Es habitual en Cuba que el paso de los huracanes en muchas ocasiones transforme la vida de las personas. Por ejemplo, Ike en 2008 aterrorizó a la región norte oriental y dejó sus huellas en la memoria de Puerto Padre, en la provincia Las Tunas. Recuerdo fragmentos de tejas incrustados en las ventanas de la casa donde permanecí desvelado en la noche más larga de mi vida. Por vez primera sentí que la muerte tocaba con mano fuerte a la puerta. Postes cayendo, árboles arrancados de raíz, casas destrozadas y un sonido que simulaba turbinas de avión. El resultado fue cerca de un mes sin electricidad y sin servicio telefónico, parecía el fin. La sensación de desamparo era intensa. Al volver a caminar por mis calles, sentí que me encontraba en otro lugar, la ciudad no era la misma, ni sus gentes reaccionaban de la misma forma. Después de ese desastre, los puertopadrenses elevaron su nivel de percepción de riesgo, y ante cualquier amenaza de huracán saben tomar las medidas necesarias para resguardar sus bienes y, por supuesto, la vida.
Nueve años después, exactamente este ocho de septiembre, el país ha sufrido los embates de otro poderoso fenómeno meteorológico. Irma arrasó gran parte del territorio nacional, y se ensañó sobremanera con la región central del país, además de inundaciones costeras en La Habana. Ha provocado incluso la muerte de diez personas.

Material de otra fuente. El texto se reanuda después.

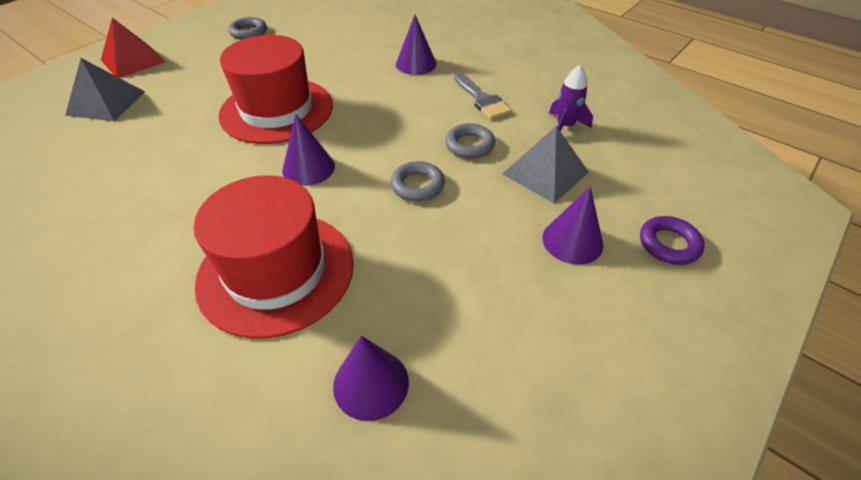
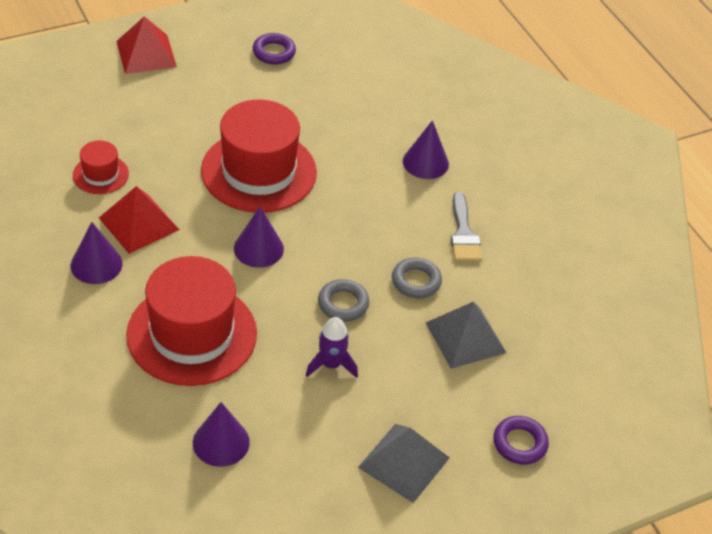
camera: 20 degrees right, 0 degrees up
(106, 103) = (108, 103): grey pyramid -> grey pyramid (403, 462)
(115, 159) = (100, 174): none -> red hat
(172, 187) = (139, 223): none -> red pyramid
(249, 32) = (274, 52): grey ring -> purple ring
(565, 126) = (523, 297): purple rocket -> purple rocket (331, 365)
(572, 241) = (440, 407): purple cone -> purple cone (96, 264)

Vivir frente al mar encierra poesía, paz, libertad, la maravilla del oleaje y el olor de un mar a veces tierno. Pero el costo es lidiar con los riesgos de perderlo todo. Esa posibilidad, ahora me hizo alejarme de la costa.
Mientras las ráfagas de viento y la lluvia arreciaban, un mensaje llegó a mi teléfono: acababa de morir mi amigo, el poeta Eduard Encina. Las palabras de otro poeta, José Luis Serrano, me estremecieron. Por un instante quedé mudo. Pensé en la coincidencia de que un ocho de septiembre Ike destrozó gran parte de Puerto Padre y, en la misma fecha, Irma estaba pasando por aquí, aunque, gracias a Dios, con consecuencias menos funestas para esta ciudad. Pero la vida tiene muchos enigmas. Mi amigo Eduard, una de los seres más honestos y valientes que conocí jamás, abandonaba este mundo para ser parte del espíritu y de la luz.
Duele ver las imágenes de quienes perdieron sus hogares, sus pertenencias y de nuevo tienen que comenzar. Duele porque ya una vez fui testigo de esas secuencias que estremecen las redes sociales y los espacios televisivos de todo el país. Aunque ahora escriba desde la libertad y la seguridad de mi hogar no dejo de sentir que algo me falta, algo que sin duda cambiará mi forma de ver y asumir mi propia obra.
Cuando la muerte arrebata a un ser y llueve, se dice que consiste en un signo de que era una persona muy especial. ¿Qué se puede decir entonces, si la muerte le gana la partida y llueve y, además, hay vientos de huracán y es ocho de septiembre, fecha tan significativa para los que creen en la Virgen de la Caridad del Cobre, Patrona de Cuba? Pues bien, mi amigo, el poeta, murió en este día.
Cuando salí del lugar donde me encontraba protegido y vi que mi hogar estaba en pie y solo agua había adentro, respiré con alivio. Al día siguiente recorrí las calles del pueblo y noté que tuvimos suerte, mucha suerte. Regresé y, desde el portal, vi acercarse otra vez la lluvia, sentí la tristeza del mar y una señal distinta en el horizonte. Así recordé que por dura que sea la realidad, siempre tendremos, por encima de todo, esperanza.
Del libro Lupus (Ediciones Loynaz, Pinar del Río, 2016), de Eduard Encina (1973-2017):
PUESTAS DE SOL
Para Alejandro Ponce
Al Puerto de Boniato se iba José Manuel Poveda. Hundía el ojo detrás de las montañas y regresaba oscuro, como una torcaza que sobre los álamos venció el plomo del día.
A veces quisiera salir y encontrar algún fragmento de sol colgado a tu cuerpo, un susto en la zarza que me devuelva los ojos, pero yo no soy José Manuel Poveda, aunque retorne oscurecido, solo, como una montaña.